Hirschfeld Drawings Featured in Heritage Auction April 25, 2023
Ten Al Hirschfeld drawings are amongst the works featured in Heritage Auctions’ Illustration Art Signature® Auction on Tuesday, April 25. The sale includes more than 400 lots, including works by iconic artists, including 13 works by Gil Elvgren, who made his name creating highly recognizable pin-ups from the 1930s to the 1970s; three works by Charles Addams, creator of The Addams Family; and three intimate studies by Joseph Christian Leyendecker, one of the most celebrated illustrators of the 20th century.
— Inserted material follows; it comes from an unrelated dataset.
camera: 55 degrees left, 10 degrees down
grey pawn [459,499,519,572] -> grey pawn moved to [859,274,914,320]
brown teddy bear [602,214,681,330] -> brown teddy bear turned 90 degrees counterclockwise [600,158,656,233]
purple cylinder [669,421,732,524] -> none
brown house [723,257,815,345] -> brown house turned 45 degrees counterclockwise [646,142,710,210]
These lot and the others included in this event can be found at HA.com/8114.
Highlights from this auction will preview at Heritage’s Dallas headquarters from 10AM to 5PM on both Friday, April 21, and Monday, April 24. For more information, please click here.
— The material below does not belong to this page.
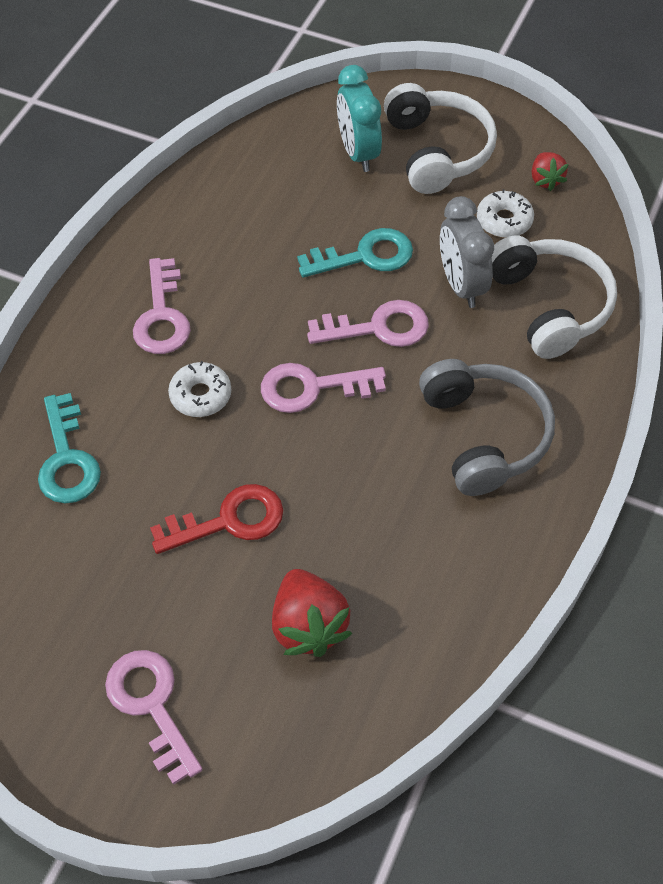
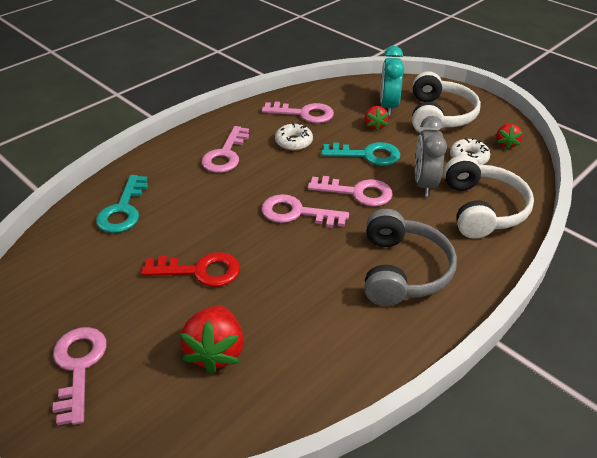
camera: 20 degrees right, 15 degrees down
white donut [168,361,231,417] -> white donut moved to [275,123,313,151]
none -> pink key [262,102,334,123]
none -> red strawberry [365,106,389,131]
Among the All Hirschfeld works featured in the auction:
• Musical Comedy or Musical Serious? - In 1957, Hirschfeld captured in one pithy and elegant composition a phenomenon that was making its way onto the Broadway stage: the serious musical. The illustration was for a New York Times Magazine article written by Pulitzer Prize-winning playwright, director, and producer George S. Kaufman that was subtitled "Musicals used to be boy and girl, song and dance, humor and happy ending. But now you can't see the chorus boys through your tears. Where will it all end?" Published six weeks after West Side Story’s Broadway debut, Kaufman poked fun at the rise of musicals that left out the comedy. This work by Hirschfeld is especially memorable in its role as the harbinger of a trend. The illustration depicts the industry schism taking place on Broadway stages by splitting the picture’s background and foreground into very different narratives: The stage in the back of the image hosts an exuberant Ziegfeld Follies-type song-and-dance number, while players in the foreground lead a chained victim to a guillotine and strangle a medical patient with a knotted rope. A lone, corked bottle of cocaine sits just out of reach. Business in the front; party in the back. The overall style is trademark Hirschfeld, with his elegant linework, lyrical treatment of the human form, and insider witticisms sprinkled throughout.